Required work →
**A)** Answer these questions using the article on the extended stay-at-home order, one answer per line:
(i) Until what date is the order extended for New York City?
(ii) Which types of businesses may reopen under the first phase?
(iii) How many of the health and testing benchmarks has New York City met so far?
**B)** In the article on the extended stay-at-home order, take the passage from "Mayor Bill de" up to and including "their parking lot.", and write it out again with "June" swapped for "July".
**C)** Name every region that the article on the extended stay-at-home order says has been cleared to begin a limited reopening.

Passage provided →

Stay-At-Home Extended For NYC And Some Other Regions Until May 28

The stay-at-home order has been extended until May 28th for New York City and other regions that have not met the state’s requirements to begin the first phase of reopening.

Originally set to expire today, Governor Andrew Cuomo issued an executive order late Thursday night that extended the stay-at-home measure, also known as PAUSE.

Five regions have been cleared to begin a limited reopening today: Central New York, including Syracuse; the Finger Lakes, including Rochester; the Southern Tier; the Mohawk Valley; and the North County, which includes the Adirondacks.

Under the first phase, businesses in construction, manufacturing and curbside retail, can reopen with proper social distancing measures in place.

Cuomo has outlined seven public health and testing benchmarks that regions must satisfy before any reopening. New York City has up until now checked off four of the criteria. New hospitalizations are still above the proscribed limit, and the capacity of open hospital beds and intensive care beds is yet to reach the state’s mandated level of 30 percent.

Mayor Bill de Blasio has said that the city could open in June should hospitalizations and infections continue to decline.

Thursday’s order also permitted drive-in movie theaters to begin operating across the state. In New York City, a Queens diner has started hosting drive-in movie nights in their parking lot.

Information provided →
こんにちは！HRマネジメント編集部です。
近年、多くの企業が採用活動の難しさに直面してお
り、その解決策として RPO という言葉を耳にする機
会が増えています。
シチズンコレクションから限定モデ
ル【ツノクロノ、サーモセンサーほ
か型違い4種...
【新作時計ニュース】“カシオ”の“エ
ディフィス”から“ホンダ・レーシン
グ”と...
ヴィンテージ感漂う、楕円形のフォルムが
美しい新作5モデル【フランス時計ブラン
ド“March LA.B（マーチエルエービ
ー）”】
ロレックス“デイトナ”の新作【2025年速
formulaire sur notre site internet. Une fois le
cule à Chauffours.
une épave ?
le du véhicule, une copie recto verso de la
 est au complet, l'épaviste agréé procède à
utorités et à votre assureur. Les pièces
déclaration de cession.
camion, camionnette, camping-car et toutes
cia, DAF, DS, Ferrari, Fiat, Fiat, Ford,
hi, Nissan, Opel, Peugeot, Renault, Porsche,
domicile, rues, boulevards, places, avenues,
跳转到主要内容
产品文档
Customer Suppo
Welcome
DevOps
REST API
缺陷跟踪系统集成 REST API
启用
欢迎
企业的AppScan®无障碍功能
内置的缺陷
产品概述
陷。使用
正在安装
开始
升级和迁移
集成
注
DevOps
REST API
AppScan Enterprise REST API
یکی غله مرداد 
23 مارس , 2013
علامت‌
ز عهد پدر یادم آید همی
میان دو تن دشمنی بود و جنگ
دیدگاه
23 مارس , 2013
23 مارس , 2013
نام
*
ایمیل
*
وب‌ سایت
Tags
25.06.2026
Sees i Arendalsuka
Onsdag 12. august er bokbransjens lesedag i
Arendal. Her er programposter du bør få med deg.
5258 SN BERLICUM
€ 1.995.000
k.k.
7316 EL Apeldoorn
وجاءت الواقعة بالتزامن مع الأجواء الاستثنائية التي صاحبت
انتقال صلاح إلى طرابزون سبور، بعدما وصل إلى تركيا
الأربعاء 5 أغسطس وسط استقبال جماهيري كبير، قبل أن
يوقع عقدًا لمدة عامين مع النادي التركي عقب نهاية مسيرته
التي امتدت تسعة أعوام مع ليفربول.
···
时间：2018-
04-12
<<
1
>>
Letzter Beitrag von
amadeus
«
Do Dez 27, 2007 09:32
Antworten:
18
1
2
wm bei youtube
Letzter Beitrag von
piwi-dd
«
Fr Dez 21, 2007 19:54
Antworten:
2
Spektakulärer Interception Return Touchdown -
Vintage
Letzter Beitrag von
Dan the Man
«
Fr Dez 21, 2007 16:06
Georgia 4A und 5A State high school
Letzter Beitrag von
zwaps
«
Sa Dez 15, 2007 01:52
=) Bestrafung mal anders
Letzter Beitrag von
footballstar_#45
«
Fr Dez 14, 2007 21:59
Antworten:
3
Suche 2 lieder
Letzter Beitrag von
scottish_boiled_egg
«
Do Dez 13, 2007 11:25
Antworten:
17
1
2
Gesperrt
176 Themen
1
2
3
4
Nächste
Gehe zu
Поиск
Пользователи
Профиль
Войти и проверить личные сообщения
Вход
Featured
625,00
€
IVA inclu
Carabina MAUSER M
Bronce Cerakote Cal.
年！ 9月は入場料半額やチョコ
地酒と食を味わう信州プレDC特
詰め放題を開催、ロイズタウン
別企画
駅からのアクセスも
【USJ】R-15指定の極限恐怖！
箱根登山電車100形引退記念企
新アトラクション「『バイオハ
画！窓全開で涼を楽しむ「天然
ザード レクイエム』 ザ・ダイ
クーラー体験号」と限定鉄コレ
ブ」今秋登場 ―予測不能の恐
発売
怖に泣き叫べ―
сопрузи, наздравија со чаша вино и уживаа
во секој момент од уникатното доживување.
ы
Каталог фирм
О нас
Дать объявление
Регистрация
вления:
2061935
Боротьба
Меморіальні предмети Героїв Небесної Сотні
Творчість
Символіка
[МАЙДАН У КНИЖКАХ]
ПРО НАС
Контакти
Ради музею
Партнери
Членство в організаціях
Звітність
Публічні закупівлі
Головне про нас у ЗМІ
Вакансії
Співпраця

Results of the tasks →
**A)**
(i) May 28
(ii) Construction, manufacturing and curbside retail
(iii) Four of the seven

**B)**
Mayor Bill de Blasio has said that the city could open in July should hospitalizations and infections continue to decline.

Thursday’s order also permitted drive-in movie theaters to begin operating across the state. In New York City, a Queens diner has started hosting drive-in movie nights in their parking lot.

**C)**
Central New York
the Finger Lakes
the Southern Tier
the Mohawk Valley
the North County